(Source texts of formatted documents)
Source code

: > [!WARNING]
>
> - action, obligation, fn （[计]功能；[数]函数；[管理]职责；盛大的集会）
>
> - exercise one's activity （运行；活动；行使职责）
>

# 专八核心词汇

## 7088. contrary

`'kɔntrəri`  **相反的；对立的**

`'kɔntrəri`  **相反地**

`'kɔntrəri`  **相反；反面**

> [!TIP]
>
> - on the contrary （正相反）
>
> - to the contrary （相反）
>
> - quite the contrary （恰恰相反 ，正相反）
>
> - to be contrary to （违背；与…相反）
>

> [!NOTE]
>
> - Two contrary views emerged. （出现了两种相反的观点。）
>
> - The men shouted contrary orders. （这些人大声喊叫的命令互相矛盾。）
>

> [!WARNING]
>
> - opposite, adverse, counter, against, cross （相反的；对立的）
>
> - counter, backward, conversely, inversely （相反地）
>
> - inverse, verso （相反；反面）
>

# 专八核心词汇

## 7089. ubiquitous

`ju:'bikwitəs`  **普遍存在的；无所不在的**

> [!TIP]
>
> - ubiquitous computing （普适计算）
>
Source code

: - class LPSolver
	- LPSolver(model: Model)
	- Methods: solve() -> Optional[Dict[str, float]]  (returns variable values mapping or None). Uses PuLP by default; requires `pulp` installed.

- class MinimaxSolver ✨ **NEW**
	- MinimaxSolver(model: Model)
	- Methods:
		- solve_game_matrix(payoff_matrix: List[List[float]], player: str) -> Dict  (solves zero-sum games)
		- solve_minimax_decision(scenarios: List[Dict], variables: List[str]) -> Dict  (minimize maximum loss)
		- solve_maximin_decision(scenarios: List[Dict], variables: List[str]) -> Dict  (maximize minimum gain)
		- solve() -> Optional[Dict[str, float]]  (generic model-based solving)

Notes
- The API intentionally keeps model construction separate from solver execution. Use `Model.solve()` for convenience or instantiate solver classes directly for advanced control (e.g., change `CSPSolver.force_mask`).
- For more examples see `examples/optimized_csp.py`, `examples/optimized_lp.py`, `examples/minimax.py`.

■ **ASSIGNMENT**: Go through the data above and find the lines with the word "kɔntrəri". Copy each of those lines.

■ **TASK SOLUTION**:
`'kɔntrəri`  **相反的；对立的**
`'kɔntrəri`  **相反地**
`'kɔntrəri`  **相反；反面**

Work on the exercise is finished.